The End of the Tour: A Thoughtful Art Film

In the story of a journalist's interview with author David Foster Wallace, even post-moderns get the blues.

When David Foster Wallace’s 1,079-page novel Infinite Jest was published in 1996, it immediately became a cause-célèbre, with reviewers calling it everything from the Great American Novel to an over-elaborated “endless joke.” One thing everyone could agree on was that Wallace’s best-selling sci-fi genre epic was a force to be reckoned with. Magazine and newspaper book sections overflowed with hyperbole about the book and its author. The more publicity-shunning he seemed, the more tantalizing a subject to be poked and prodded.

In James Ponsoldt’s narrative drama The End of the Tour, that combination of heat and elusiveness convinces Rolling Stone reporter David Lipsky (Jesse Eisenberg) to wangle the assignment of profiling author Wallace (Jason Segel), who lives with his two dogs in a modest house in Normal, Illinois and teaches English lit at the state university. The two men spend five days together, during which Wallace finishes up a public-appearance tour with a trip to Minneapolis. They talk, Lipsky tape-records and scribbles notes, and we listen in. Not much else happens, so everything depends on the actors and playwright Donald Margulies’ screenplay, based on Lipsky’s book Although of Course You End Up Becoming Yourself.

Eisenberg plays Lipsky in three-quarters Social Network mode, with the twitchy, wildly self-conscious, suppressed sensitivity we would expect from a disappointed novelist (meekly, he brings his obscure first book as a gift) sent to further immortalize a writer not much older than himself. Lipsky does his snooping surreptitiously, while creeping up on the sensational stuff — drug use, suicide attempts, etc. — that his editor demands, but the Stockholm Syndrome sets in. After sleeping with Wallace’s slobbering hounds and wolfing down junk food in front of TV shows, Lipsky loosens up and relates to Wallace in a wary facsimile of the dorm-room camaraderie literary folks always seem to rely on in movies.
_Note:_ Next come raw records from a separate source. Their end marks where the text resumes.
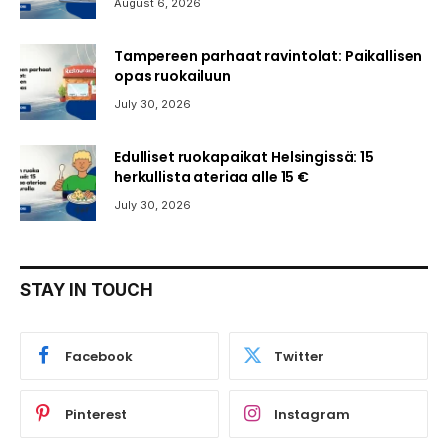
August 6, 2026
Tampereen parhaat ravintolat: Paikallisen
opas ruokailuun
July 30, 2026
Edulliset ruokapaikat Helsingissä: 15
herkullista ateriaa alle 15 €
July 30, 2026
STAY IN TOUCH
Facebook
Twitter
Pinterest
Instagram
Meaning the annoyance gives way to grudging admiration.

But it’s not really Eisenberg’s show. As hulking everyman-turned-intellectual-hottie Wallace, his head wrapped in a redneck-bandana conk rag over stringy hair that makes him resemble Gérard Depardieu’s younger brother, former Judd Apatow funnyman Segel gets a chance to sit in a room and mock-free-associate. It’s the best role he’s ever had. The literary lion turns out to be a pussycat, with his Alanis Morrissette crush, his soda and candy habit, and his jealousy over Lipsky’s flirting with an ex-girlfriend (Mickey Sumner). “I treasure my regular-guy-ness,” Wallace assures Lipsky. At the same time, Wallace takes his sadness out for long walks. By way of reassurance, he tells his would-be Boswell, “I’m not so sure you want to be me.” And we believe him completely.

The poignancy of Wallace and Lipsky’s academic soul-baring — the magazine article got spiked, Wallace hanged himself in 2008 — is undercut a bit for those of us who never got around to reading Infinite Jest, and that’s unfair. It should not be necessary to have read the book on which a movie is based, or in this case referenced. A film should be able to stand on its cinematic elements alone. After all, no one cares whether the book that inspires a movie is a masterpiece of world literature — we just want to know if Greta Garbo is going to throw herself under the train in the last reel.

Segel, Eisenberg, Margulies, and Ponsoldt see to it that their chamber piece is more than a tour d’ennui. If Wallace’s best known work never gets closer than this to a movie deal, his fans can at least console themselves that what might have been a wet noodle of a character study or a lowbrow road trip magicked into something like a thoughtful art film about two lonely guys shooting the bull in a ranch house beside a frozen wheat field. Even post-moderns get the blues.